Souvenirs de la maison de retraite
Note :

   Titre original : Harlekýnovy milióny
   
   
   Voici un livre tout entier consacré au passé. "Le temps (…) s'était définitivement arrêté sur le clocher de l'église, l'horloge ne marchait plus depuis que les aiguilles étaient tombées…" tandis que l'horloge géante du château du comte Spork montrait ses aiguilles immobiles comme une sorte de "memento mori". Le château du XVIIIe siècle, aux plafonds décorés de fresques baroques, était devenu sous le régime communiste une maison de retraite abritant quatre-cents pensionnaires abreuvés des "millions d'Arlequin" que diffusait dedans comme dehors une armée de hauts-parleurs. La narratrice décrit longuement les couloirs, les chambres et le parc orné de statues. Ses souvenirs sont complétés par "trois témoins des temps anciens", vieux messieurs érudits, incollables sur les habitants de la ville, les boutiques, les fêtes passées. Aujourd'hui "plus rien ne reste des cinq troupes de théâtre amateur qui se produisaient dans notre petit ville où le temps s'est arrêté maintenant pour de bon…" La narratrice regrette aussi "les boutiques (...) qui portaient naguère les nom et prénom du propriétaire et qui se signalent à présent par les enseignes anonymes des entreprises nationalisées..." Son mari Franci a été licencié de la brasserie dont il était le gérant. Le couple a déménagé pour une maison qu'il s'était fait construire. Comme elle s'avéra inconfortable, les voilà installés au château du comte Spork. Tandis que Franci écoute à la radio les nouvelles d'un monde qui n'est toujours pas en paix, elle se remémore inlassablement le temps passé, consciente des changements sociaux apportés par le nouveau régime.

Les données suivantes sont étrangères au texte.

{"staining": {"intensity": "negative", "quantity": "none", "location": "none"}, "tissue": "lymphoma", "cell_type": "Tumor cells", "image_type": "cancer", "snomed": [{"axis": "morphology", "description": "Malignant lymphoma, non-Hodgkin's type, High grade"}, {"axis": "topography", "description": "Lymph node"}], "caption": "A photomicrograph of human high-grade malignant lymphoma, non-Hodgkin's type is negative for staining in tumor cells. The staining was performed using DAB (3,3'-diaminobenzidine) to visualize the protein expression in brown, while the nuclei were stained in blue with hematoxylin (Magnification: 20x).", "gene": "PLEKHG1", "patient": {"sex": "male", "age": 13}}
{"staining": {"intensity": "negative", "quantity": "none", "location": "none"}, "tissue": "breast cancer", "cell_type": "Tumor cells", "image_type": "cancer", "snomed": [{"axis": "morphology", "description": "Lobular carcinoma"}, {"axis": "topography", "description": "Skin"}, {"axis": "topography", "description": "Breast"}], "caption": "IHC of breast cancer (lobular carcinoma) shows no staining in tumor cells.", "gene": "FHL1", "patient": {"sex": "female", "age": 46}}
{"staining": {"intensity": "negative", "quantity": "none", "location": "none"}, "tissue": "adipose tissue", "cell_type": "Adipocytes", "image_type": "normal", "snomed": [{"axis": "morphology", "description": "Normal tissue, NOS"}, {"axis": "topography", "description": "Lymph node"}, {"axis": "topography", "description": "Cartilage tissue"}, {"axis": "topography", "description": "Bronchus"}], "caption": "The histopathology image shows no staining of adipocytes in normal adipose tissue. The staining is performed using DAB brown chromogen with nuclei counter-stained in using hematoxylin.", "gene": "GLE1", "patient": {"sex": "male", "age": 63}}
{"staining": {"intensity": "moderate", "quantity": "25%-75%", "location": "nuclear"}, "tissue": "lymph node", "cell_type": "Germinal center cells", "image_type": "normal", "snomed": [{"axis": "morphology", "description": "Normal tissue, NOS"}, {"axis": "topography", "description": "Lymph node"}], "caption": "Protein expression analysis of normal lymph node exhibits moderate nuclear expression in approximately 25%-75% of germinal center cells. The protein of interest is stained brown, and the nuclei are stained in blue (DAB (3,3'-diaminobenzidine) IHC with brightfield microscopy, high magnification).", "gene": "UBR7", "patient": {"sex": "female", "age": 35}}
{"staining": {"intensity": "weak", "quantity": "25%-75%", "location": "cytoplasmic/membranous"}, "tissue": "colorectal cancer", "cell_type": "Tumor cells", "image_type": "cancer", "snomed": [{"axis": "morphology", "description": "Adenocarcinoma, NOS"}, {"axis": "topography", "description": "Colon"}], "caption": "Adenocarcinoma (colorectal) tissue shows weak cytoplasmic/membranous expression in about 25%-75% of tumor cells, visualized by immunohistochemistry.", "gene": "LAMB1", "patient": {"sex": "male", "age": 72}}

   "... Le temps n'est plus aux jeux de hasard dans les tavernes, dont aucune ne possède d'ailleurs de personnel exclusivement féminin, envolé le temps des cochonnailles fraîchement fumées que les commis charcutiers livraient à quatre heures de l'après-midi dans les cafés, où les joueurs de belote lâchaient aussitôt leurs cartes pour se payer une paire de saucisses avec un petit pain, parti le temps où l'on chantait à la malterie et à la tonnellerie pendant le travail, aucun orgue mécanique n'égrène plus ses mélodies désuètes car toutes ces survivances du passé, à contre-courant des aiguilles sur le cadran de l'horloge, se sont endormies, comme étouffées par une bouchée restée au travers de la gorge, telle la pomme empoisonnée de la Belle au Bois Dormant, mais nul prince charmant ne pointe à l'horizon, et aucun ne viendra plus puisque l'ancienne société, celle dont je faisais partie avec Franci et Pépi, est déjà si vieille que, depuis belle lurette, elle a perdu son courage et sa fécondité d'origine et s'est muée en une pieuvre insatiable, aussi n'est-il pas étonnant qu'une ère nouvelle ait pris la relève, avec ses grandes affiches et ses meetings de masse où l'on brandissait et brandit encore un poing vengeur contre tout ce qui est passé."

   
   Vers la fin du livre, on s'aperçoit que la narratrice n'est autre que la mère de l'écrivain quand elle voit venir son fils Théo habillé en costume marin pour saluer la dépouille mortelle de l'oncle Pépi. La version tchèque de Théophile c'est Bohumil.
   
   Voici un texte de Hrabal a l'écriture beaucoup plus travaillée que d'autres, peut-être parce qu'il aurait été remanié à différentes reprises selon les éditions officielles ou en samizdat. On peut aussi penser que c'est en mémoire de sa mère que le style est soigné. Mais ça n'en fait pas pour autant une lecture très passionnante.